Collected data:
>> Start

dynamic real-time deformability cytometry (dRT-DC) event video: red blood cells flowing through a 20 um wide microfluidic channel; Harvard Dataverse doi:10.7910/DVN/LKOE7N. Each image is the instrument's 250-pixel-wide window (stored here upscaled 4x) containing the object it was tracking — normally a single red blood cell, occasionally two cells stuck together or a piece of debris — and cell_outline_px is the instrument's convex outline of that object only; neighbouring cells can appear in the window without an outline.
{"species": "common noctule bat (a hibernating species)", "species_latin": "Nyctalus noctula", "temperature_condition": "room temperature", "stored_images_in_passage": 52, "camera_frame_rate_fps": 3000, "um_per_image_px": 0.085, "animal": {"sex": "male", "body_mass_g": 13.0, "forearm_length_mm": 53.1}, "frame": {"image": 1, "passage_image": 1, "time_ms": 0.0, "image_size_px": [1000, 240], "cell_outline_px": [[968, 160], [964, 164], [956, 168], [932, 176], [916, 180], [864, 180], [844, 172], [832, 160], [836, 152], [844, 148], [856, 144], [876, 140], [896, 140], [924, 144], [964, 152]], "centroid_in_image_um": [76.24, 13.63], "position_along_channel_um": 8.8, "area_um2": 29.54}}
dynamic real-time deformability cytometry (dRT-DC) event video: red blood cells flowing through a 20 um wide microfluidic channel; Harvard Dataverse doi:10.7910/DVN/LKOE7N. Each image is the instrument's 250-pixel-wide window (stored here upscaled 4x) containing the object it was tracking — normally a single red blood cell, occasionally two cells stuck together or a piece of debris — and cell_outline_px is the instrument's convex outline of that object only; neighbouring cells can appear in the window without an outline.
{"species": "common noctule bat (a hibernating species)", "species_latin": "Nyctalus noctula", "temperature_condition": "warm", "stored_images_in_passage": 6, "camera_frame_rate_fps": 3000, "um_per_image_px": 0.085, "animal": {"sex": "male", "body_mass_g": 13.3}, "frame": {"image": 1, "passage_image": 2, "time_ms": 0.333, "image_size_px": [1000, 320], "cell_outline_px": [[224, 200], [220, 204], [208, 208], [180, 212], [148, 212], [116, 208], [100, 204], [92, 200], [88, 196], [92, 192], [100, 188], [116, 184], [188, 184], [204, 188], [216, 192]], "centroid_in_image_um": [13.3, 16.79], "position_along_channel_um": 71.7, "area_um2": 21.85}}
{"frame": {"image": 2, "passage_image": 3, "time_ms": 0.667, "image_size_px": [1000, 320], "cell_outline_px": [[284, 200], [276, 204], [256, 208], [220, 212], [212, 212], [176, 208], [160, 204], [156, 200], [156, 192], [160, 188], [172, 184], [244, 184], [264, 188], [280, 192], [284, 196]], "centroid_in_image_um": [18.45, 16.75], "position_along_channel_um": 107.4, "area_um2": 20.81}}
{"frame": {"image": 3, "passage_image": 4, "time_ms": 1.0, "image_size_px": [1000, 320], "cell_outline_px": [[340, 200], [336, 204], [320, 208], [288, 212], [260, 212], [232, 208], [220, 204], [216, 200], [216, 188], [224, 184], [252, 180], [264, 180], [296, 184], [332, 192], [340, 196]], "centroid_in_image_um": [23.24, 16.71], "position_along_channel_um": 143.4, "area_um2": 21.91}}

>> End

§ Task details
Retype the listing. Match it exactly.

§ Correct response
dynamic real-time deformability cytometry (dRT-DC) event video: red blood cells flowing through a 20 um wide microfluidic channel; Harvard Dataverse doi:10.7910/DVN/LKOE7N. Each image is the instrument's 250-pixel-wide window (stored here upscaled 4x) containing the object it was tracking — normally a single red blood cell, occasionally two cells stuck together or a piece of debris — and cell_outline_px is the instrument's convex outline of that object only; neighbouring cells can appear in the window without an outline.
{"species": "common noctule bat (a hibernating species)", "species_latin": "Nyctalus noctula", "temperature_condition": "room temperature", "stored_images_in_passage": 52, "camera_frame_rate_fps": 3000, "um_per_image_px": 0.085, "animal": {"sex": "male", "body_mass_g": 13.0, "forearm_length_mm": 53.1}, "frame": {"image": 1, "passage_image": 1, "time_ms": 0.0, "image_size_px": [1000, 240], "cell_outline_px": [[968, 160], [964, 164], [956, 168], [932, 176], [916, 180], [864, 180], [844, 172], [832, 160], [836, 152], [844, 148], [856, 144], [876, 140], [896, 140], [924, 144], [964, 152]], "centroid_in_image_um": [76.24, 13.63], "position_along_channel_um": 8.8, "area_um2": 29.54}}
dynamic real-time deformability cytometry (dRT-DC) event video: red blood cells flowing through a 20 um wide microfluidic channel; Harvard Dataverse doi:10.7910/DVN/LKOE7N. Each image is the instrument's 250-pixel-wide window (stored here upscaled 4x) containing the object it was tracking — normally a single red blood cell, occasionally two cells stuck together or a piece of debris — and cell_outline_px is the instrument's convex outline of that object only; neighbouring cells can appear in the window without an outline.
{"species": "common noctule bat (a hibernating species)", "species_latin": "Nyctalus noctula", "temperature_condition": "warm", "stored_images_in_passage": 6, "camera_frame_rate_fps": 3000, "um_per_image_px": 0.085, "animal": {"sex": "male", "body_mass_g": 13.3}, "frame": {"image": 1, "passage_image": 2, "time_ms": 0.333, "image_size_px": [1000, 320], "cell_outline_px": [[224, 200], [220, 204], [208, 208], [180, 212], [148, 212], [116, 208], [100, 204], [92, 200], [88, 196], [92, 192], [100, 188], [116, 184], [188, 184], [204, 188], [216, 192]], "centroid_in_image_um": [13.3, 16.79], "position_along_channel_um": 71.7, "area_um2": 21.85}}
{"frame": {"image": 2, "passage_image": 3, "time_ms": 0.667, "image_size_px": [1000, 320], "cell_outline_px": [[284, 200], [276, 204], [256, 208], [220, 212], [212, 212], [176, 208], [160, 204], [156, 200], [156, 192], [160, 188], [172, 184], [244, 184], [264, 188], [280, 192], [284, 196]], "centroid_in_image_um": [18.45, 16.75], "position_along_channel_um": 107.4, "area_um2": 20.81}}
{"frame": {"image": 3, "passage_image": 4, "time_ms": 1.0, "image_size_px": [1000, 320], "cell_outline_px": [[340, 200], [336, 204], [320, 208], [288, 212], [260, 212], [232, 208], [220, 204], [216, 200], [216, 188], [224, 184], [252, 180], [264, 180], [296, 184], [332, 192], [340, 196]], "centroid_in_image_um": [23.24, 16.71], "position_along_channel_um": 143.4, "area_um2": 21.91}}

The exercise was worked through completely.